JAKARTA, 1kata.com – Percepatan penyerapan belanja pemerintah daerah (pemda) dapat memberikan kontribusi terhadap laju pertumbuhan ekonomi nasional. Karena itu, pemda harus mulai bekerja agar dana transfer ke daerah dalam bentuk dana alokasi khusus atau dana alokasi umum, berdampak ke pertumbuhan.
“Minimal penyerapan 50 persen saja, dampaknya sudah signifikan,” kata Menteri Keuangan Bambang Brodjonegoro, di Jakarta, Jumat (21/8/2015).
Menkeu mengatakan sejak 2011 hingga Juni 2015 masih ada dana pemerintah daerah di perbankan, yang “menganggur” hingga Rp273,5 triliun dan jumlahnya berpotensi meningkat, apabila tidak ada terobosan dalam hal pencairan anggaran.
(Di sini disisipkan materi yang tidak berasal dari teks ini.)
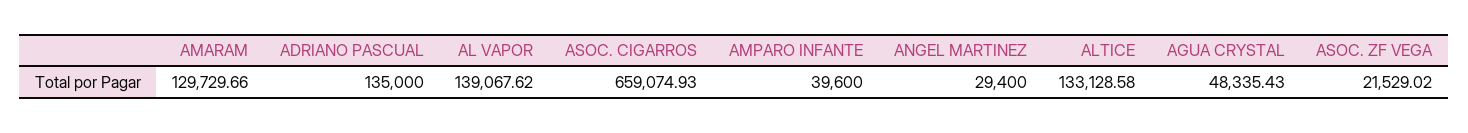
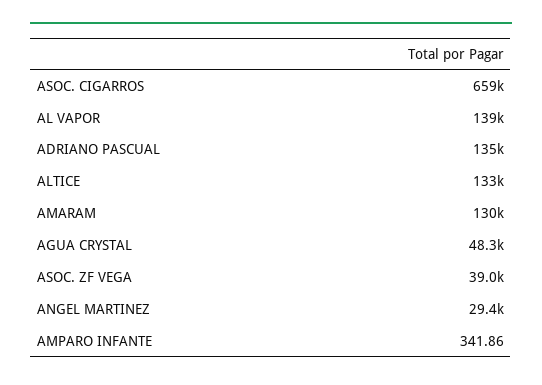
AMPARO INFANTE: 39600 -> 341.86
ASOC. ZF VEGA: 21529.02 -> 39000

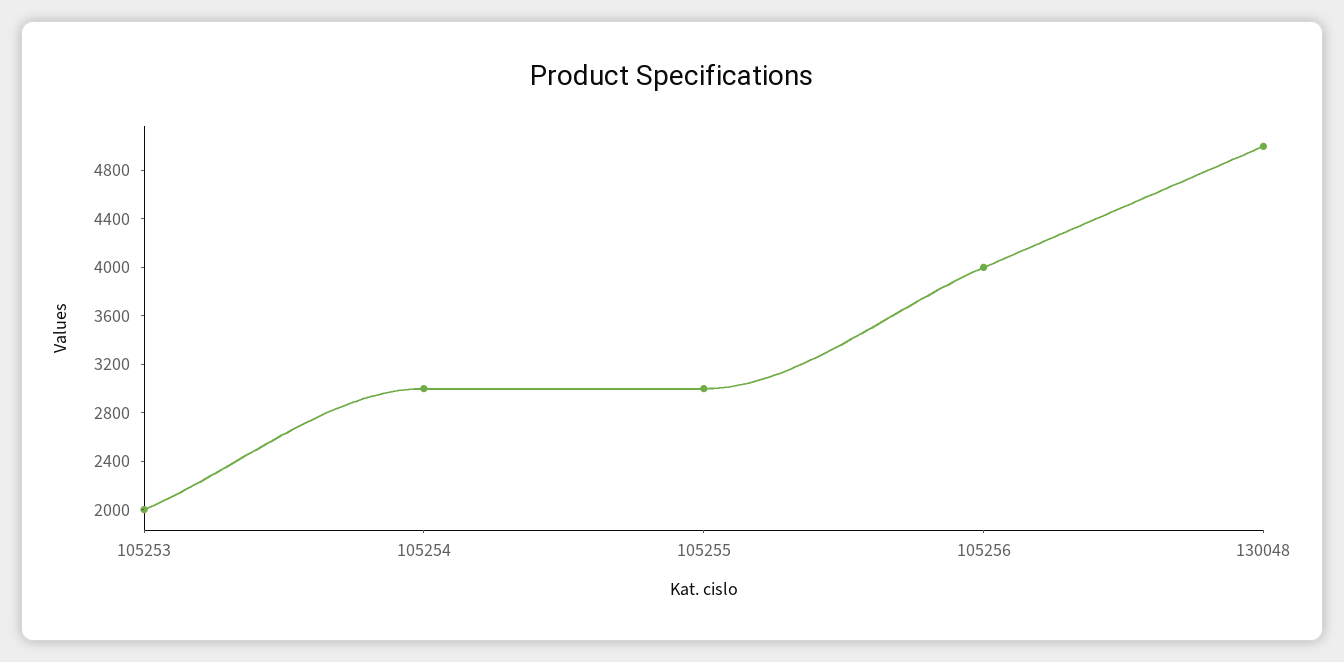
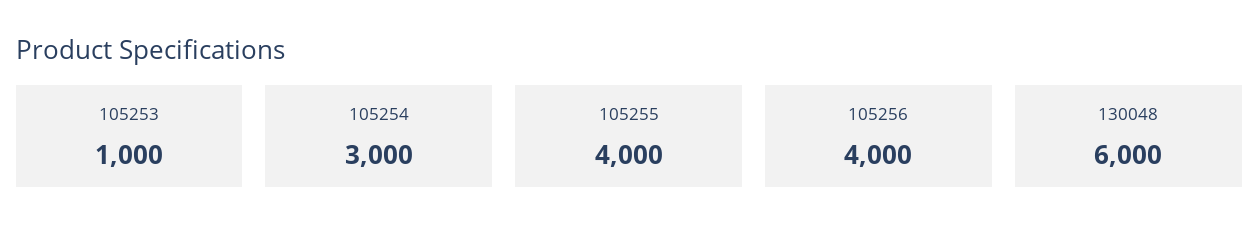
105253: 2000 -> 1000
105255: 3000 -> 4000
130048: 5000 -> 6000

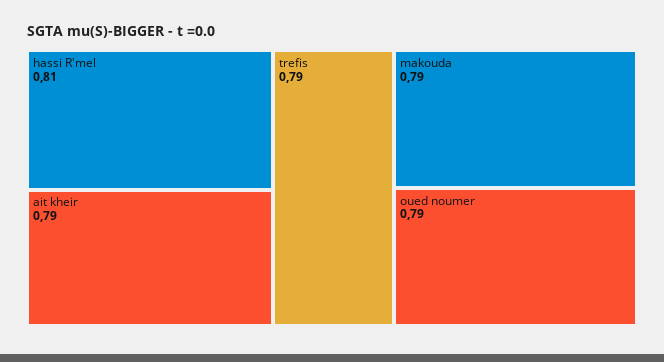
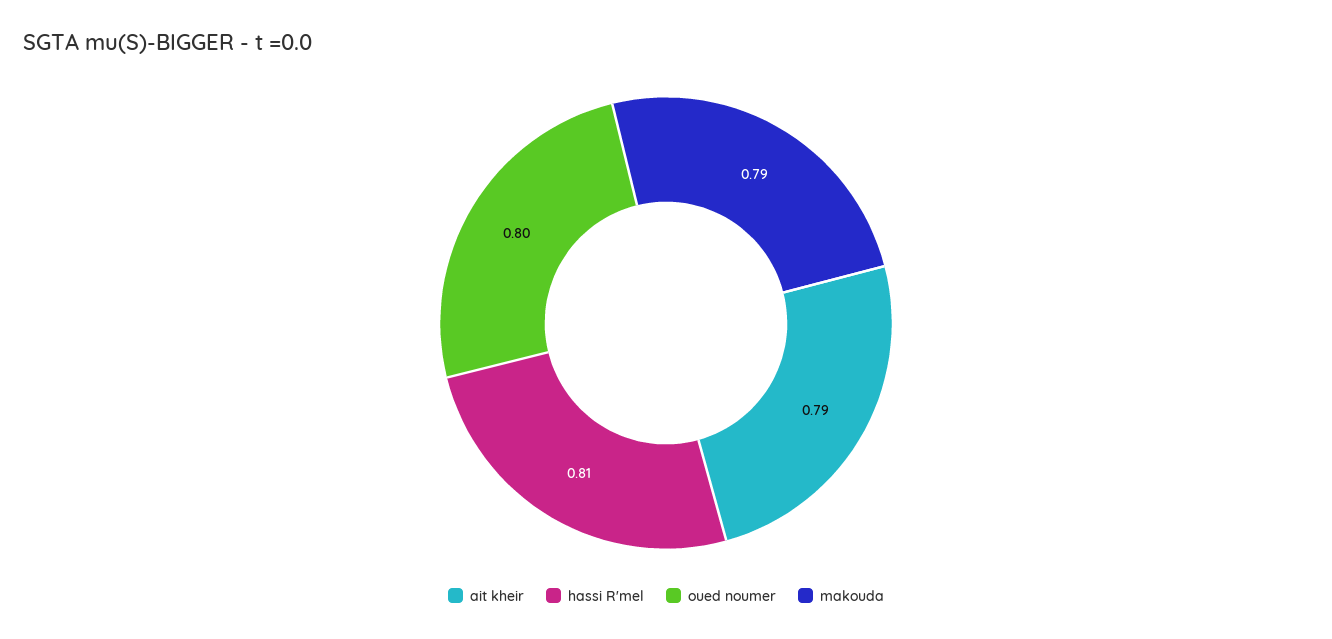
trefis: 0.79 -> none
oued noumer: 0.79 -> 0.8

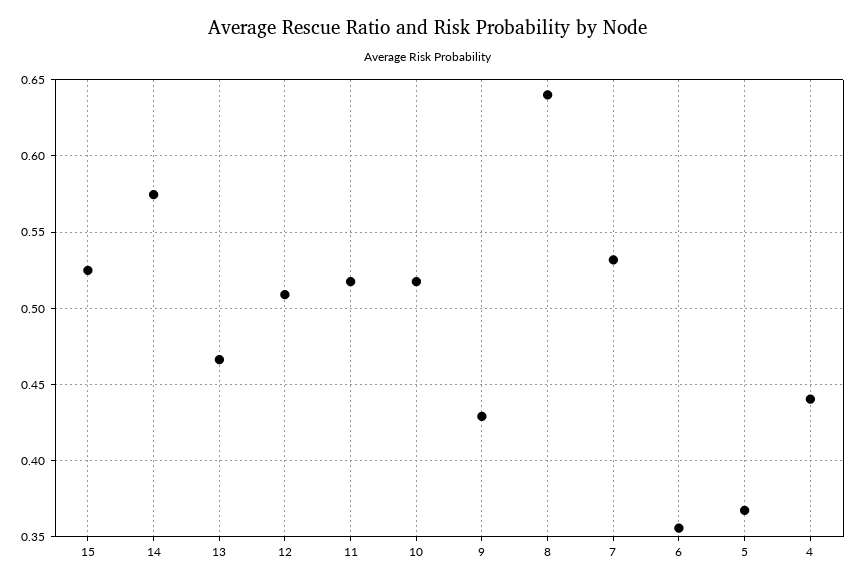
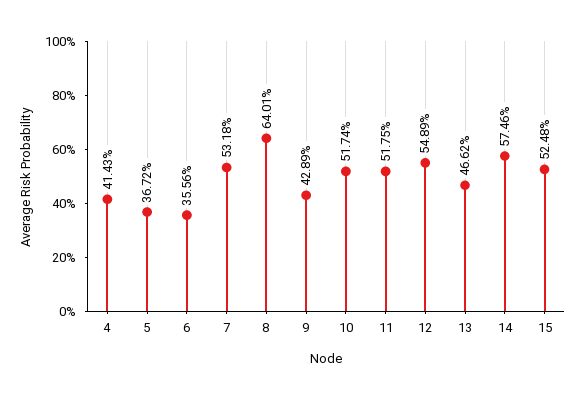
12: 0.51 -> 0.5489
4: 0.44 -> 0.4143

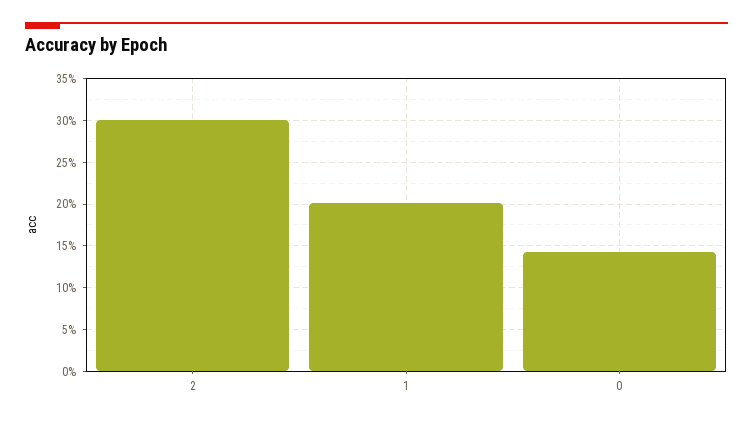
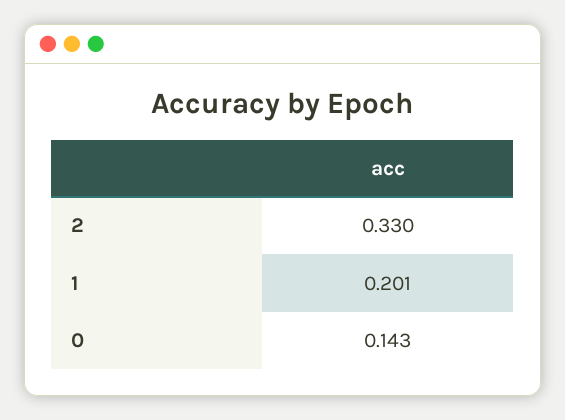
2: 0.3 -> 0.33

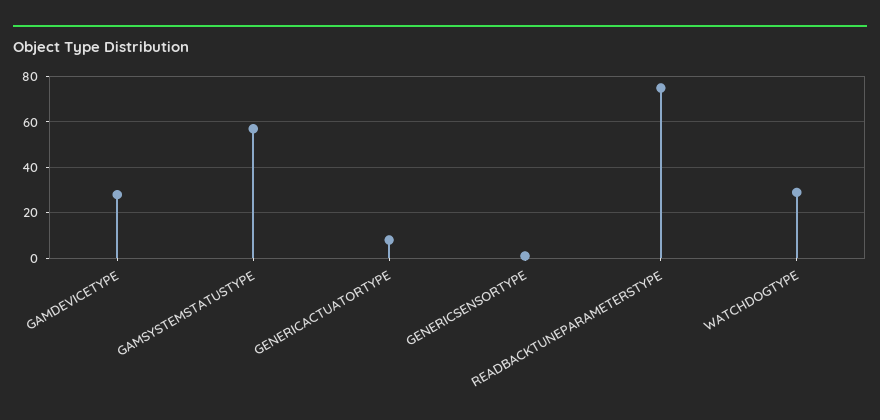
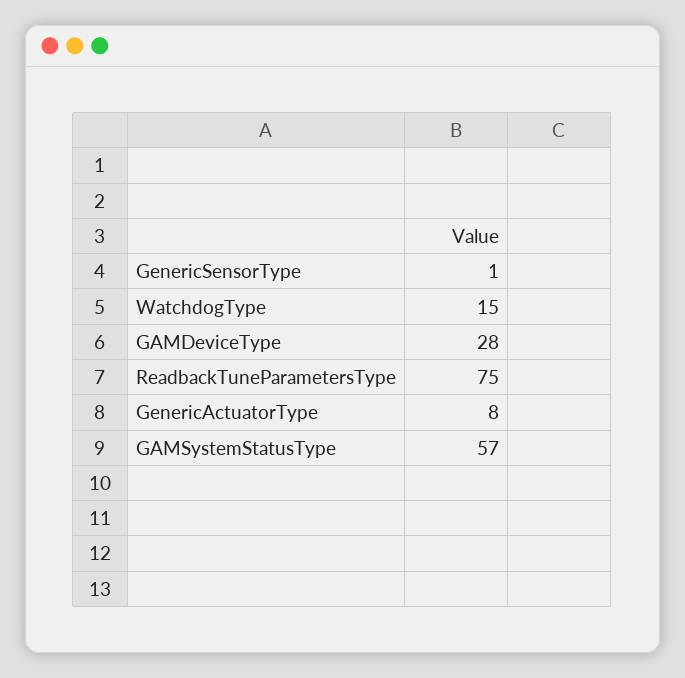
WATCHDOGTYPE: 30 -> 15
Kondisi ini bisa menghambat pendanaan belanja daerah, terutama belanja modal untuk pembangunan sarana infrastruktur yang dibutuhkan untuk menggairahkan kinerja perekonomian, agar tidak terus-terusan mengalami kelesuan.
“Masih kurang ada ‘effort’ di daerah untuk bisa menciptakan stimulus, padahal belanja yang masih tertahan ini stimulusnya luar biasa (untuk mendorong ekonomi) daripada hanya tersimpan di bank dan tidak terpakai,” ujarnya.
Ia menambahkan provinsi Kalimantan Tengah bisa memperoleh kinerja perekonomian yang bagus pada semester I-2015, karena realisasi belanjanya sudah mencapai 50 persen, bandingkan dengan provinsi lain yang masih melambat perekonomiannya.